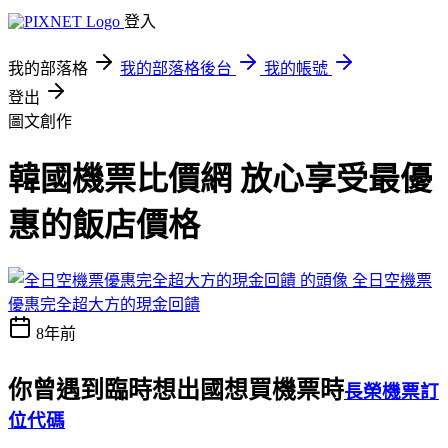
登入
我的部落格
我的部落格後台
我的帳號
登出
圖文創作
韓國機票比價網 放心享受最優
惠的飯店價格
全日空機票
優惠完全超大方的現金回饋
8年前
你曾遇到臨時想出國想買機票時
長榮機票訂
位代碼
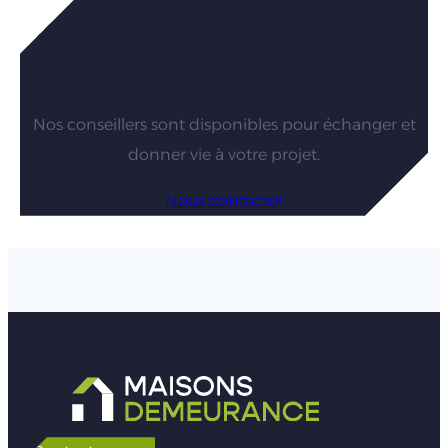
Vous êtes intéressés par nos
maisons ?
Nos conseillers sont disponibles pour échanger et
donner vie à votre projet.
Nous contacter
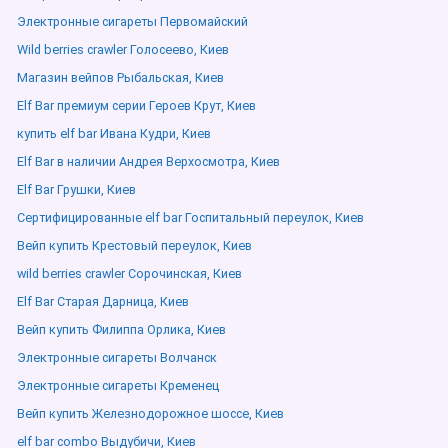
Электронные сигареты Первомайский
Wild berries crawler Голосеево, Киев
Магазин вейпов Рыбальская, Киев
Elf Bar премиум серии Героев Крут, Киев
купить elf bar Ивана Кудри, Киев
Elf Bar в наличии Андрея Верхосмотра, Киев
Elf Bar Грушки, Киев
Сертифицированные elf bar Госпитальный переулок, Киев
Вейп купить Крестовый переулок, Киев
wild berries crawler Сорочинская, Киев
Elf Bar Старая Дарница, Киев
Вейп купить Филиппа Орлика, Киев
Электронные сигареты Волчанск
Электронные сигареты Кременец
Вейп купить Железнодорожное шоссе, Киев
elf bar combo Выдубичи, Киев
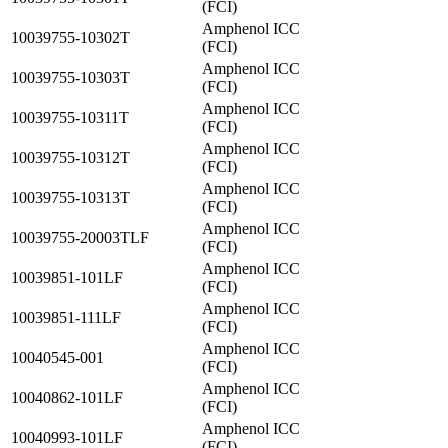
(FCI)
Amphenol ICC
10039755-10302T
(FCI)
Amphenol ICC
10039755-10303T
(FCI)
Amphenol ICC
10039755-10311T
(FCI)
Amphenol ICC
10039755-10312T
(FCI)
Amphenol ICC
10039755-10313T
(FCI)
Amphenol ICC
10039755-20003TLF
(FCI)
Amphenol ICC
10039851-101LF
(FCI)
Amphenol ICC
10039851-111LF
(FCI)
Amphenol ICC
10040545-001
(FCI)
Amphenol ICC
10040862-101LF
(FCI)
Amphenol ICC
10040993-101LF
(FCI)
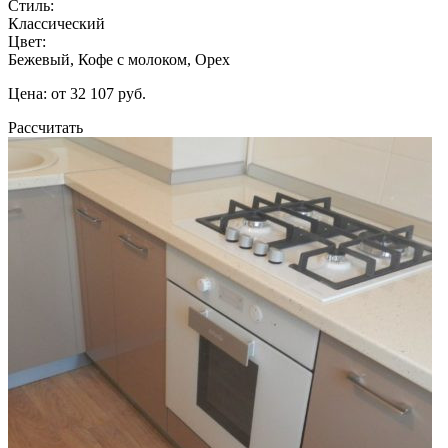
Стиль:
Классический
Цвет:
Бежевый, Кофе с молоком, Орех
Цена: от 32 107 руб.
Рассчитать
■ ■ ■ ■
== WORK TASK ==
Please copy out the transcribed text from every row above word for word, leaving out the pictures.

== EXERCISE RESULT ==
登入
我的部落格
我的部落格後台
我的帳號
登出
圖文創作
韓國機票比價網 放心享受最優
惠的飯店價格
全日空機票
優惠完全超大方的現金回饋
8年前
你曾遇到臨時想出國想買機票時
長榮機票訂
位代碼
Vous êtes intéressés par nos
maisons ?
Nos conseillers sont disponibles pour échanger et
donner vie à votre projet.
Nous contacter
Электронные сигареты Первомайский
Wild berries crawler Голосеево, Киев
Магазин вейпов Рыбальская, Киев
Elf Bar премиум серии Героев Крут, Киев
купить elf bar Ивана Кудри, Киев
Elf Bar в наличии Андрея Верхосмотра, Киев
Elf Bar Грушки, Киев
Сертифицированные elf bar Госпитальный переулок, Киев
Вейп купить Крестовый переулок, Киев
wild berries crawler Сорочинская, Киев
Elf Bar Старая Дарница, Киев
Вейп купить Филиппа Орлика, Киев
Электронные сигареты Волчанск
Электронные сигареты Кременец
Вейп купить Железнодорожное шоссе, Киев
elf bar combo Выдубичи, Киев
(FCI)
Amphenol ICC
10039755-10302T
(FCI)
Amphenol ICC
10039755-10303T
(FCI)
Amphenol ICC
10039755-10311T
(FCI)
Amphenol ICC
10039755-10312T
(FCI)
Amphenol ICC
10039755-10313T
(FCI)
Amphenol ICC
10039755-20003TLF
(FCI)
Amphenol ICC
10039851-101LF
(FCI)
Amphenol ICC
10039851-111LF
(FCI)
Amphenol ICC
10040545-001
(FCI)
Amphenol ICC
10040862-101LF
(FCI)
Amphenol ICC
10040993-101LF
(FCI)
Стиль:
Классический
Цвет:
Бежевый, Кофе с молоком, Орех
Цена: от 32 107 руб.
Рассчитать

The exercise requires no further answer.